[Nancy by Rhoda Broughton]@TWC D-Link bookNancy CHAPTER VII 12/13
And it is _not_ impossible.
Not at all, I should say." Upon this explicit declaration an ordinary lover would have had me in his arms and smothered me with kisses before you could look round, but my lover is abnormal.
He does nothing of the kind. "Are you sure," he says, with an earnest gravity and imploring emphasis, "that you understand what you are doing? Are you certain, Nancy, that if we had not been friends, if you had not been loath to pain me, that you would not have answered differently? Think, child! think well of it! this is not a matter of months or even years, but of your whole long young life." "Yes," say I, gravely, looking down.
"I know it is." And put thus solemnly before me, the idea of the marriage state seems to me, hardly less weightily oppressive than the idea of eternity. "How should I feel," he continues (he has put a hand on each of my shoulders, and is looking at me with a serious yet tender fixity), "if, by-and-by, in the years ahead of us, you came and told me that by my selfishness, taking advantage of your youth, I had destroyed your life ?" "And do you think," say I, with a flash of indignation, "that even if you had done it, I should come and tell you ?" "Are you _quite_ sure that among all the men of your acquaintance, men nearer you in age, more akin in tastes, men _not_ gray-haired, _not_ weather-beaten, _not_ past their best years--there is not one with whom you would more willingly spend your life than with me?

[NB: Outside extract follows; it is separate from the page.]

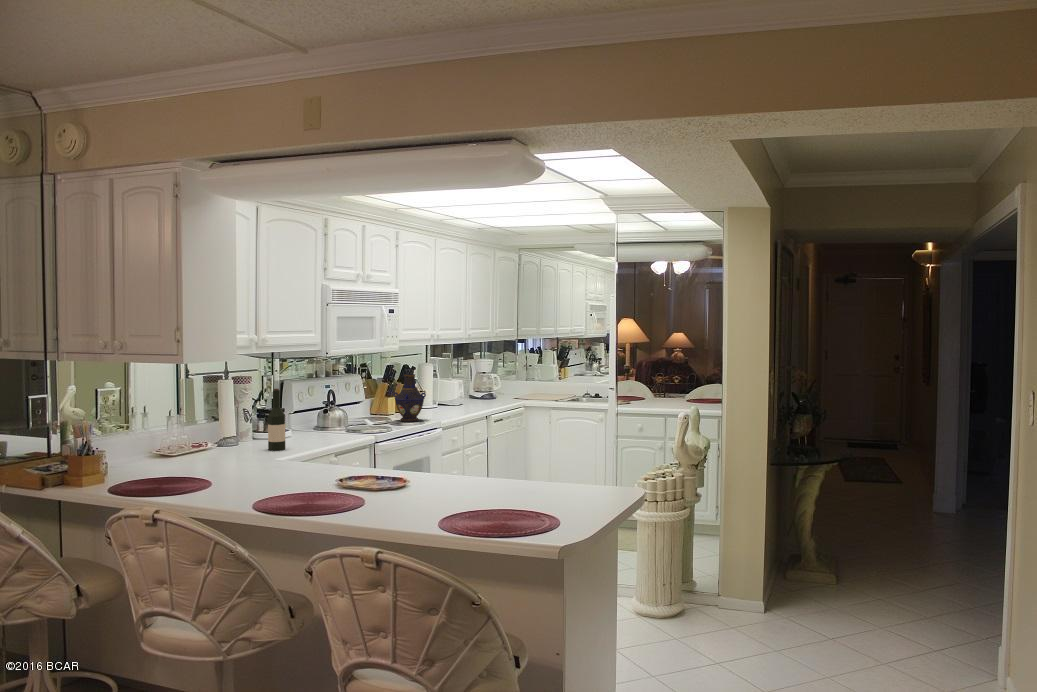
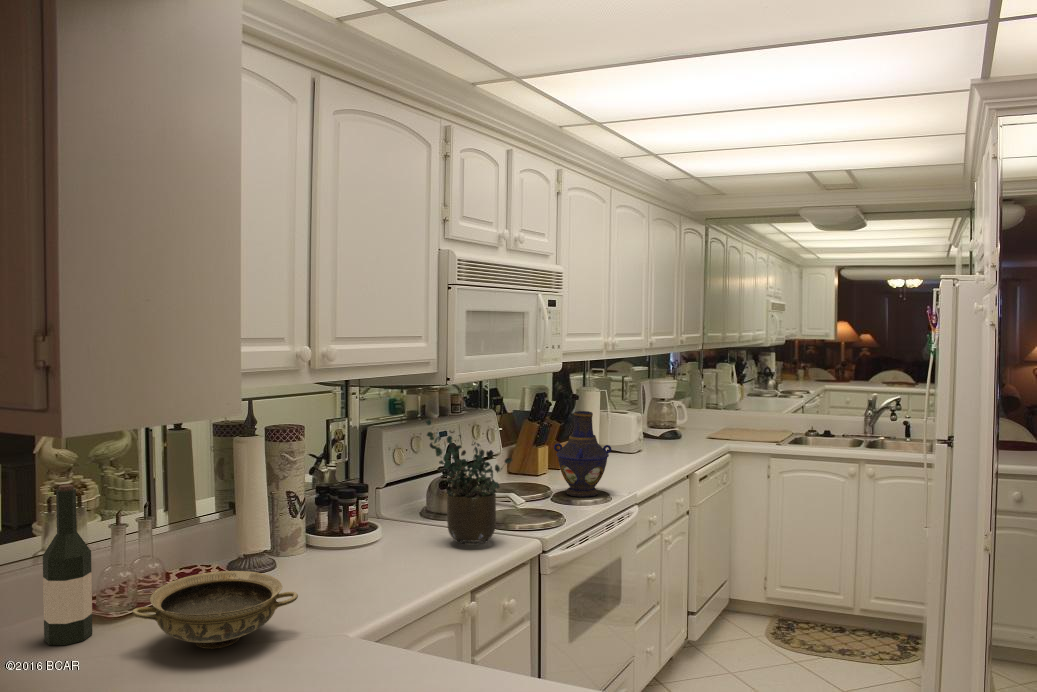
potted plant: none [314,373,359,436] -> present [426,420,512,545]
wine bottle: present [268,388,285,450] -> present [43,484,92,645]
ceramic bowl: none [184,434,253,461] -> present [132,571,298,649]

If it is so, I _beseech_ you to tell me, as you would tell your mother!" "If there were," reply I, smiling broadly, a smile which greatly widens my mouth, and would show my dimples if I had any, "I should _indeed_ be susceptible! The two curates that you saw the other night--the one who tore his gloves into strips, you know, and the other who ate so much--Toothless Jack--these are the sort of men among whom my lines have lain.
Do you think I am likely to be very much in love with any of _them_ ?" My speech does not seem so altogether reassuring as I had expected. "I am very suspicious," he says, half apologetically, "but you have seen so little of the world, you have led such a nun's life! how can you answer for it that hereafter out in the world you may not meet some one more to your liking? You are a dear little, kindly, tender-hearted sort, and you do not tell me so, but you do not like me _much_, Nancy! Indeed, dear, I could far better do without you now, than see you by-and-by wishing me away and yet be unable to rid you of me." "People can help falling in love," say I, with matter-of-fact common-sense.